Della tua esperienza universitaria, cosa ti porti ancora dentro?

Ricordi ne ho tantissimi. Ma in generale c’è un ricordo di gioia, di libertà mischiato anche un po’ all’incertezza perché, come nel mio caso, sei nuovo in città, non conosci nessuno. Tra mille titubanze, sei libero di fare le tue scelte… a tuo rischio e pericolo.

Ho dato un valore enorme al rapporto con i miei coinquilini, perché impari a condividere cose con gente che non fa parte della tua famiglia, ma che lo può diventare. Ho conosciuto persone fantastiche e amici stretti. Ricordo anche il sedersi nelle aule giganti, fare i corsi pratici, le feste alla sera, i viaggi avanti indietro Verona-Belluno. Secondo me, il bello dell’università è che sei conscio di quello che stai facendo, sei tu che decidi per te stesso. È un’esperienza di vita a tutti gli effetti.

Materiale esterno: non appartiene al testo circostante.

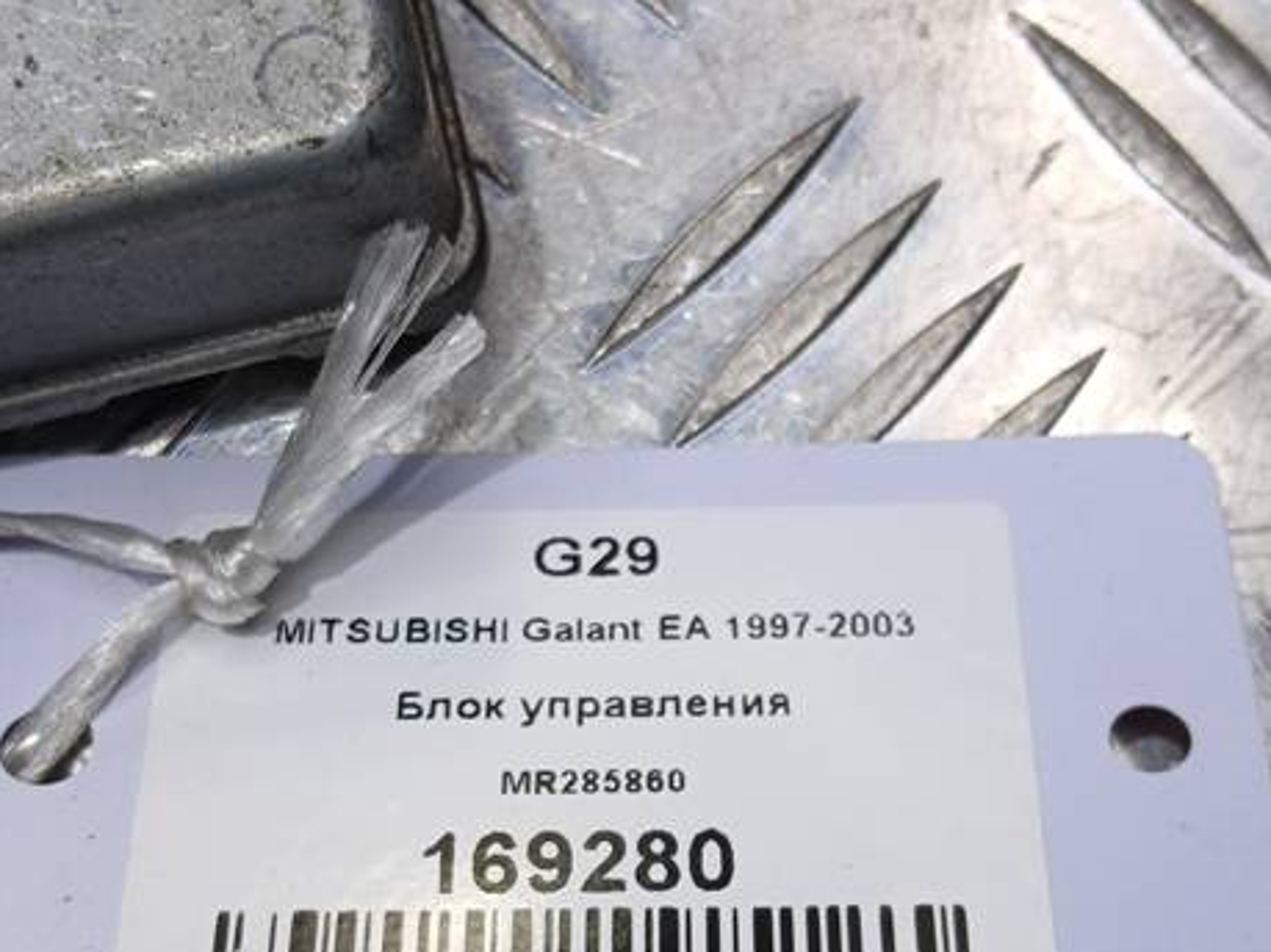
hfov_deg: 33.2
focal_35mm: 58
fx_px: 2129
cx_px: 653
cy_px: 661
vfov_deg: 25.0
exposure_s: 1/100
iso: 25
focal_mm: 3.98
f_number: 1.8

Infine, cosa consiglieresti a chi sta studiando?

Credo sia giusto prendere l’università con serietà e impegnandosi perché sono tanti anni della tua vita ma, allo stesso tempo, sono anni d’oro perché sei al picco della motivazione, della forza, di tutto. Servono anche leggerezza, divertirsi, trovare il tempo per trascorrere i pomeriggi con gli amici, uscire alla sera, trovarsi nel fine settimana, organizzare ritrovi o tornei; insomma, avere anche altro, non deve esserci solo lo studio per gli esami. Va trovato un equilibrio, come in tutto.

Per me, poi, è stato molto importante l’anno all’estero. Se l’università te ne dà la possibilità, è un valore aggiunto rispetto a quella che è già la meravigliosa esperienza universitaria. È stato come fare l’università al cubo perché impari e ti sviluppi tantissimo. Ti arricchisce molto da un punto di vista culturale e personale, ti dà la possibilità magari di scoprire professioni alle quali non avevi mai pensato, conosci persone che possono darti spunti interessanti raccontandoti le loro esperienze. Vedi il mondo attraverso altre lenti, è bellissimo, se tornassi indietro rifarei tutto, con gli alti e i bassi che ci sono stati. Non è comunque facile perché ci vuole impegno ma rimane un’esperienza speciale e unica. La raccomando al cento per cento.